Why “Please Don’t Make Recommendations” Is Not a Guardrail for RAG

#ai #llm #rag #machinelearning

You built a system to surface information so a person could decide. Somewhere it started deciding for them — the output stopped saying "here's what the documents show" and started saying "you should do X." Nobody designed that drift. An LLM, when asked a question, produces an answer-shaped thing, and an answer easily becomes a verdict.

What everyone tries

A prompt instruction: "Don't make recommendations." "Only state what's in the documents." People add the line and assume the boundary is enforced.

Why it doesn't work

A prompt instruction is a request, not a guardrail. The model follows it most of the time, then on the input that matters produces a confident recommendation anyway, because nothing structurally prevents it. "Please don't make recommendations" is to a guardrail what a sticky note saying "please don't enter" is to a locked door.

And the stakes are higher than they look. When output drifts from evidence to verdict, accountability moves. As long as the system returns evidence and a human decides, the human owns the decision. The moment the system returns a verdict and the human defers, the system is deciding things it was never validated to decide — and when one is wrong, accountability is a blank. High-stakes fields separate evidence extraction from judgment on purpose; most RAG systems erase that line by default.

The one shift

Decide what the output is and enforce it structurally. An output should declare itself: answer, evidence, missing facts, or out-of-scope. "Return decision material, not a decision" has to live in the output contract and in gates — not in a polite request to the model. The system supplies frames; the human supplies verdicts.

This is the output boundary — one of three places production RAG dies.

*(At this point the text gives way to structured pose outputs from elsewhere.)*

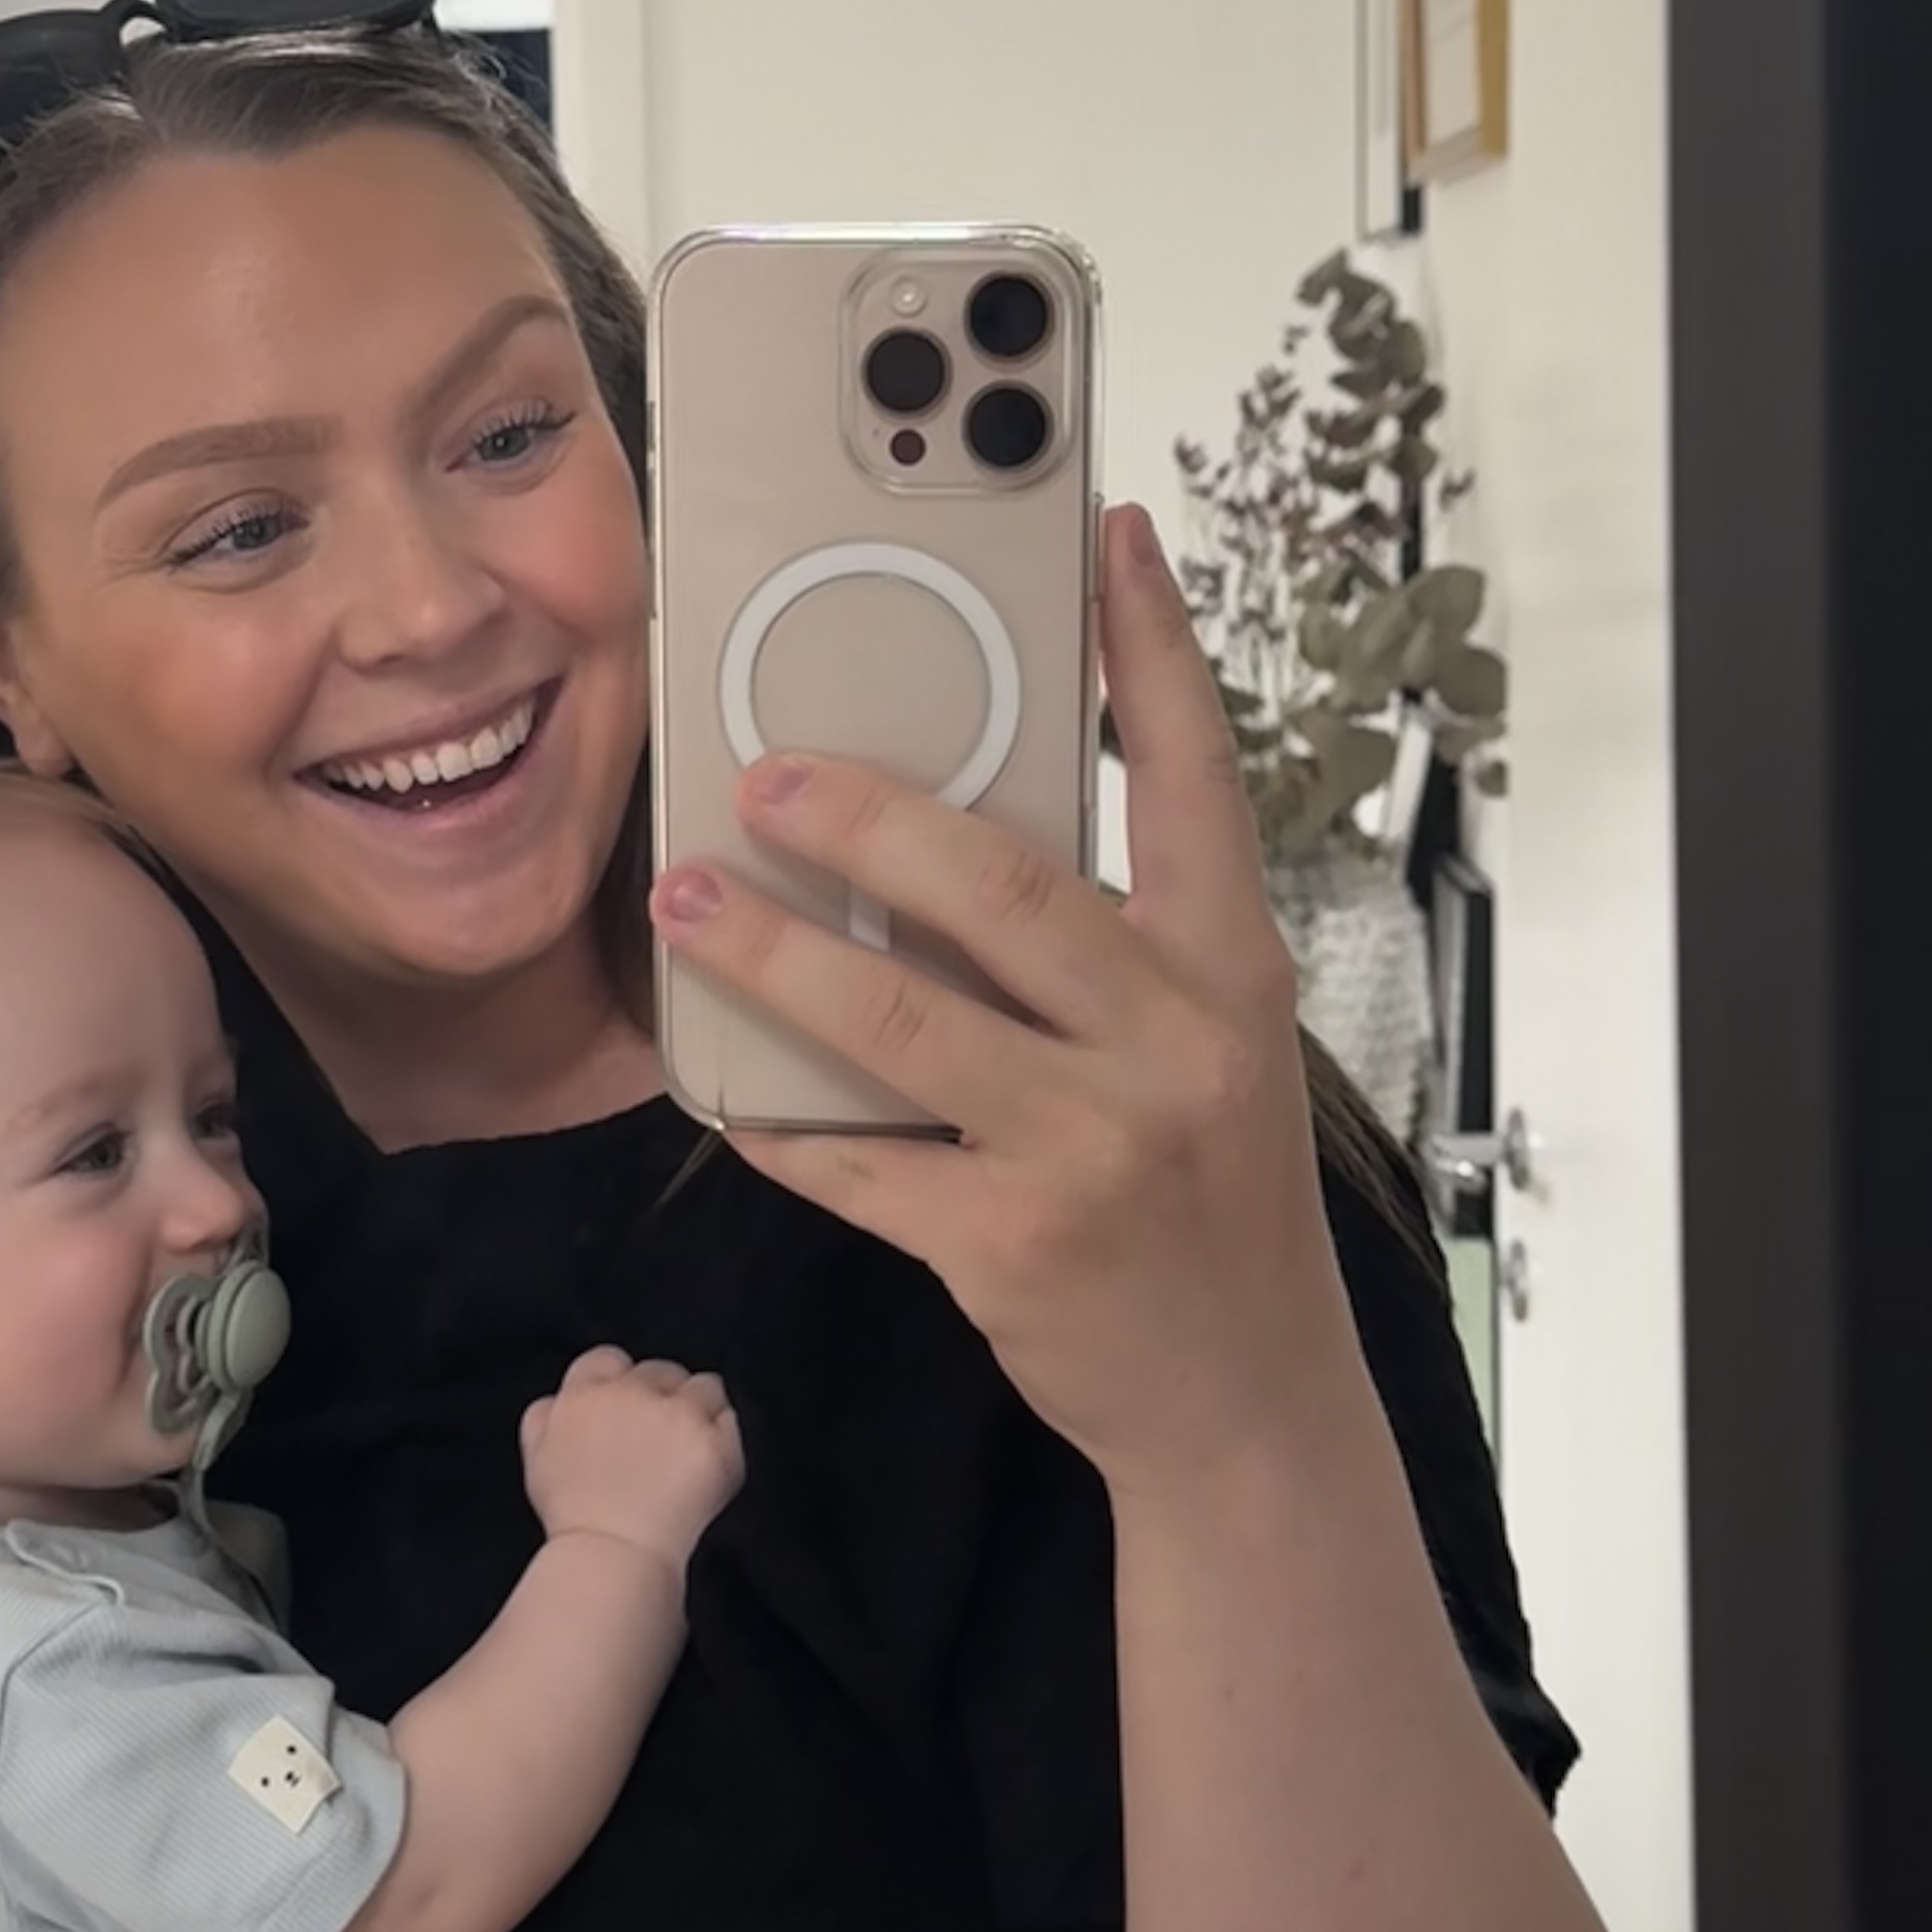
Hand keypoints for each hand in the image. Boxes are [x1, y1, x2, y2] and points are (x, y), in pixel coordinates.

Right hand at [518, 1343, 744, 1572]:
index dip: (622, 1382)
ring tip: (692, 1449)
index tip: (629, 1409)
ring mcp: (677, 1414)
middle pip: (662, 1371)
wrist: (613, 1556)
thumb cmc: (573, 1518)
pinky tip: (709, 1468)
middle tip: (663, 1438)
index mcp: (584, 1394)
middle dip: (664, 1396)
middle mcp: (632, 1393)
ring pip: (705, 1387)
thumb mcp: (535, 1460)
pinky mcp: (713, 1442)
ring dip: (701, 1409)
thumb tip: (559, 1400)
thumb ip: (545, 1419)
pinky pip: (729, 1421)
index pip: (609, 1359)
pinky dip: (724, 1439)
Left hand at [643, 503, 1355, 1488]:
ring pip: (901, 1022)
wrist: (1245, 1403)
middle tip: (763, 771)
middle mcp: (1174, 1045)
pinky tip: (723, 1086)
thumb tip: (956, 833)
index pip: (1193, 778)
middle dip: (866, 819)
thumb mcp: (1209, 1047)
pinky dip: (779, 1121)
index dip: (1150, 650)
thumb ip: (1114, 947)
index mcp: (1228, 970)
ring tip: (686, 900)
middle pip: (1003, 890)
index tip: (1107, 529)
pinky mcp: (1007, 1245)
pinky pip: (858, 1163)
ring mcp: (1091, 1149)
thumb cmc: (1210, 1198)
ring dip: (775, 953)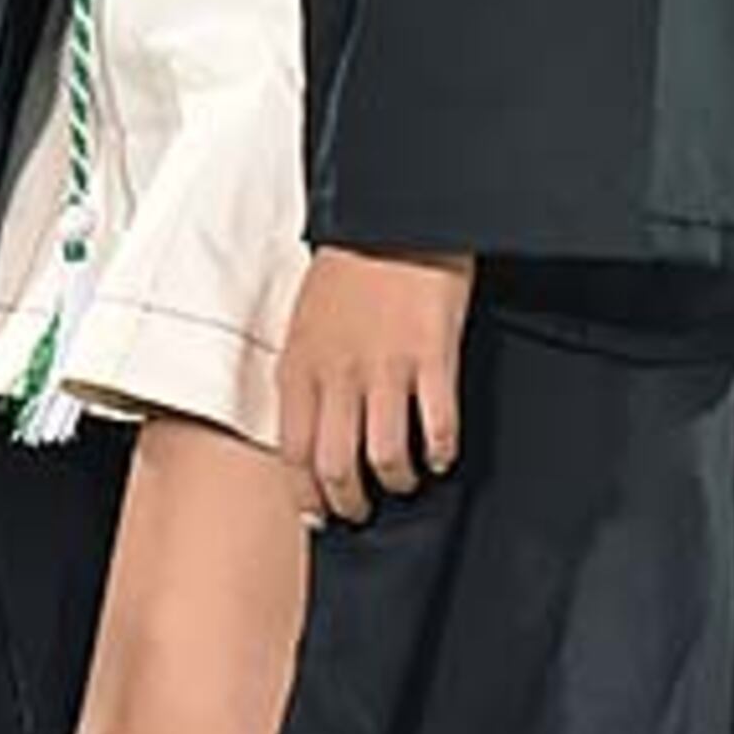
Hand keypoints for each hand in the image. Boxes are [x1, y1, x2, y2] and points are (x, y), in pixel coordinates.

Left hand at [277, 248, 473, 524]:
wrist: (392, 220)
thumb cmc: (347, 272)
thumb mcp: (304, 324)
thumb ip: (305, 377)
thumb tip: (308, 434)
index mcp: (300, 365)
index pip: (292, 452)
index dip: (306, 494)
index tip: (319, 513)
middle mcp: (336, 374)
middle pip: (336, 466)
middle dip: (350, 502)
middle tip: (362, 510)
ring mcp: (385, 369)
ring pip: (385, 458)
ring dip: (398, 480)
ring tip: (405, 479)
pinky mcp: (431, 359)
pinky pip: (438, 429)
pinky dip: (441, 451)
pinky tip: (441, 452)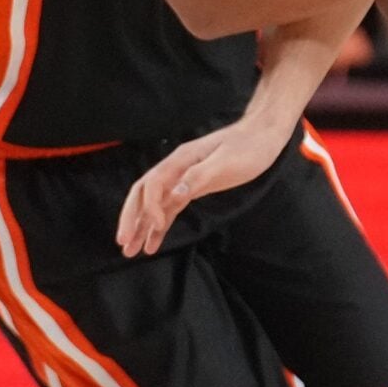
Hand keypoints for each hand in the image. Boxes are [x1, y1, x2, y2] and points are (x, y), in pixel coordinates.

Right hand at [116, 117, 287, 256]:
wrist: (264, 136)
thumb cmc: (248, 148)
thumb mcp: (226, 162)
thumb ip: (198, 177)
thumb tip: (174, 194)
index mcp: (181, 160)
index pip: (153, 184)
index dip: (150, 206)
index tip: (158, 225)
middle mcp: (176, 169)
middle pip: (143, 195)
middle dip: (131, 218)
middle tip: (123, 243)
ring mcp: (183, 178)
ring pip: (154, 205)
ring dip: (141, 226)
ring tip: (131, 250)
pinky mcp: (192, 187)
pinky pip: (169, 208)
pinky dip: (160, 226)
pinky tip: (153, 243)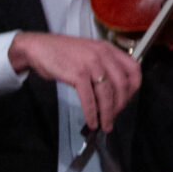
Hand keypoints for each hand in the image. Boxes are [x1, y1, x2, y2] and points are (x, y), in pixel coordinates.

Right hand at [9, 32, 141, 132]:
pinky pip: (89, 99)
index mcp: (108, 49)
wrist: (38, 47)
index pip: (133, 69)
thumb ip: (102, 65)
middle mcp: (103, 55)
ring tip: (105, 125)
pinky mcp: (78, 74)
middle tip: (114, 116)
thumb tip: (110, 91)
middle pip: (121, 85)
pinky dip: (92, 113)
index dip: (134, 88)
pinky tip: (92, 121)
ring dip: (107, 114)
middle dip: (120, 105)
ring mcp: (91, 64)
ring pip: (107, 94)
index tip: (127, 99)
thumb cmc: (61, 52)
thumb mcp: (88, 53)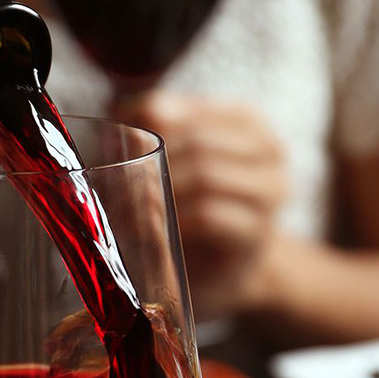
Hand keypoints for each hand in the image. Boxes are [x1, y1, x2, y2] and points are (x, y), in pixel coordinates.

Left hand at [111, 92, 288, 318]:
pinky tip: (151, 229)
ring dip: (158, 194)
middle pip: (197, 143)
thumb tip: (116, 115)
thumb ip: (148, 135)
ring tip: (125, 211)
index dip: (141, 126)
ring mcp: (269, 192)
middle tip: (112, 186)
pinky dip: (172, 221)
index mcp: (245, 120)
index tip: (108, 146)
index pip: (185, 108)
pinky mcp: (256, 232)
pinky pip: (209, 216)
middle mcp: (269, 150)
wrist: (221, 269)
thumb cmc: (188, 208)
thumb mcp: (168, 164)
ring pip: (206, 176)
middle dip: (148, 164)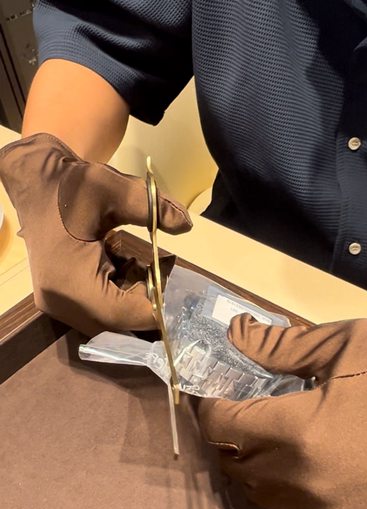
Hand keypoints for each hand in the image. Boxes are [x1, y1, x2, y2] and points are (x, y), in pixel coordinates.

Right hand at [0, 133, 191, 334]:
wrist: (36, 184)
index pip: (121, 314)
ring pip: (108, 319)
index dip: (154, 308)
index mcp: (69, 282)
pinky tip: (121, 264)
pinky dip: (118, 294)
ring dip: (132, 298)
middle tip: (161, 276)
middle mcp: (60, 303)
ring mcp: (58, 304)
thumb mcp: (115, 190)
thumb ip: (152, 209)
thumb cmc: (71, 187)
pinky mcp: (61, 299)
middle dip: (144, 303)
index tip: (177, 289)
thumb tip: (187, 225)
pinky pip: (98, 310)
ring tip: (138, 265)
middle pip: (115, 323)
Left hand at [197, 314, 366, 508]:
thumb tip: (236, 333)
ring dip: (254, 468)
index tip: (215, 391)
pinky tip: (304, 478)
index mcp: (293, 431)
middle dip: (229, 435)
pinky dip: (285, 499)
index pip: (220, 422)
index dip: (209, 403)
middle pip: (232, 463)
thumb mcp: (347, 344)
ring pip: (259, 497)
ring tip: (274, 443)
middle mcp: (297, 483)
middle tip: (247, 412)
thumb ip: (281, 344)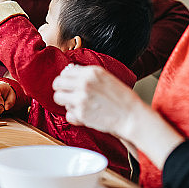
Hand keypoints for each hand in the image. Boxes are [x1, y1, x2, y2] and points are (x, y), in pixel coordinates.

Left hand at [53, 64, 184, 167]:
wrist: (131, 116)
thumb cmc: (121, 98)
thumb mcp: (105, 78)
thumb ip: (86, 74)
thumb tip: (69, 71)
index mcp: (91, 72)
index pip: (65, 72)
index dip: (66, 79)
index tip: (69, 84)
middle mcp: (84, 83)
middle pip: (57, 84)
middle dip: (61, 89)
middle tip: (68, 94)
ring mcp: (81, 99)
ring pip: (58, 98)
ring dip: (66, 102)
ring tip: (77, 104)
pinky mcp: (81, 114)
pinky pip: (67, 113)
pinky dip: (73, 116)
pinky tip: (83, 114)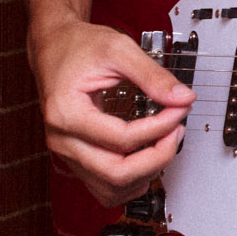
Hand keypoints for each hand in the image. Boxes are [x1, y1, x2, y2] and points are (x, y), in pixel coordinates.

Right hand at [30, 13, 191, 209]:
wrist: (54, 47)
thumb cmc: (78, 46)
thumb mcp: (119, 49)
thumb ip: (153, 75)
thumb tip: (182, 98)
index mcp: (66, 112)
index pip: (123, 139)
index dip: (159, 128)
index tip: (178, 110)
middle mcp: (62, 139)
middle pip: (116, 173)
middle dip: (157, 157)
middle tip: (175, 131)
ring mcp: (66, 152)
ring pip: (111, 189)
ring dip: (145, 174)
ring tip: (164, 145)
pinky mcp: (74, 158)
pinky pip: (104, 187)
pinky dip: (130, 181)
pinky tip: (146, 159)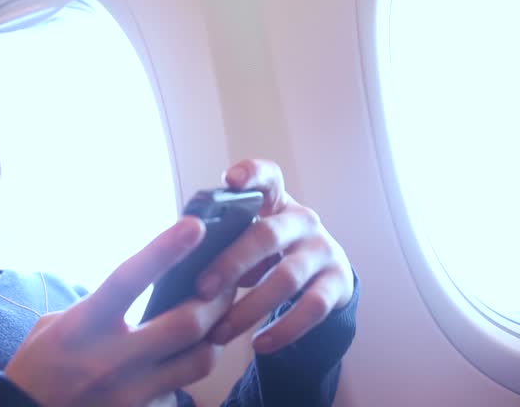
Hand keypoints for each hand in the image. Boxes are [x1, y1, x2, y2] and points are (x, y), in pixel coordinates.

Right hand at [4, 217, 234, 406]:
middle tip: (226, 283)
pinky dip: (190, 370)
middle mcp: (110, 360)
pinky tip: (186, 358)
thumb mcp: (59, 323)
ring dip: (215, 336)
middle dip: (215, 299)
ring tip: (217, 319)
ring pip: (199, 361)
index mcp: (82, 327)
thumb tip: (146, 279)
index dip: (164, 251)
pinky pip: (182, 389)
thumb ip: (101, 303)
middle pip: (185, 325)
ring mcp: (129, 394)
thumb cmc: (39, 365)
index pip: (128, 281)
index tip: (194, 226)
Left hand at [200, 159, 353, 353]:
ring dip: (250, 308)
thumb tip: (182, 266)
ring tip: (220, 331)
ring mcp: (323, 250)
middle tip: (201, 289)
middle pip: (267, 235)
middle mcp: (302, 220)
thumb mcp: (248, 237)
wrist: (322, 275)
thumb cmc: (266, 253)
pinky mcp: (337, 283)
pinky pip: (312, 308)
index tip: (230, 181)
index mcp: (275, 201)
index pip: (267, 177)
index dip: (251, 174)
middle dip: (231, 263)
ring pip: (286, 278)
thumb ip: (224, 240)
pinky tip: (259, 344)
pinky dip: (285, 329)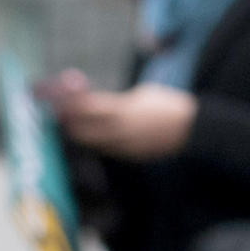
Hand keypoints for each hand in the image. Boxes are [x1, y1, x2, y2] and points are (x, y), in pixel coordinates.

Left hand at [50, 81, 197, 160]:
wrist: (192, 129)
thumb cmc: (168, 105)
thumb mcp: (142, 94)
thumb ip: (119, 101)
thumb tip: (100, 104)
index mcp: (122, 111)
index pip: (87, 108)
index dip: (70, 106)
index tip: (57, 102)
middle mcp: (119, 131)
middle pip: (82, 131)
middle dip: (68, 124)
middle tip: (58, 116)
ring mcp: (124, 146)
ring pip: (92, 143)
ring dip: (81, 134)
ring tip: (71, 126)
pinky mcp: (130, 156)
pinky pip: (107, 149)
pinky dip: (97, 142)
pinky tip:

Read the full version on my blog, where this connects to the RAG Failure Diagnosis Kit for teams debugging production RAG.

Top comments (2)

Tae Kim • Jul 3

The sticky-note-vs-locked-door framing is exactly right. The structural fix we landed on was defining the output schema before writing any prompts: each field was named for what it represents — "evidence_quotes," "coverage_gaps," "out_of_scope_flag" — so the model had to populate those slots rather than produce free-form text where a verdict could hide. The output boundary lives in the Pydantic model, not in a polite instruction, and a post-generation check validates that no verdict language appears in the evidence slot.

mofuteq • Jul 3

Exactly. Once the output contract has named slots like evidence_quotes, coverage_gaps, and out_of_scope_flag, there are fewer places for a conclusion to hide.

Prompts can still guide behavior, but the schema and post-generation checks are where the boundary becomes enforceable. That is the difference between asking a model to return evidence and requiring the system to return it.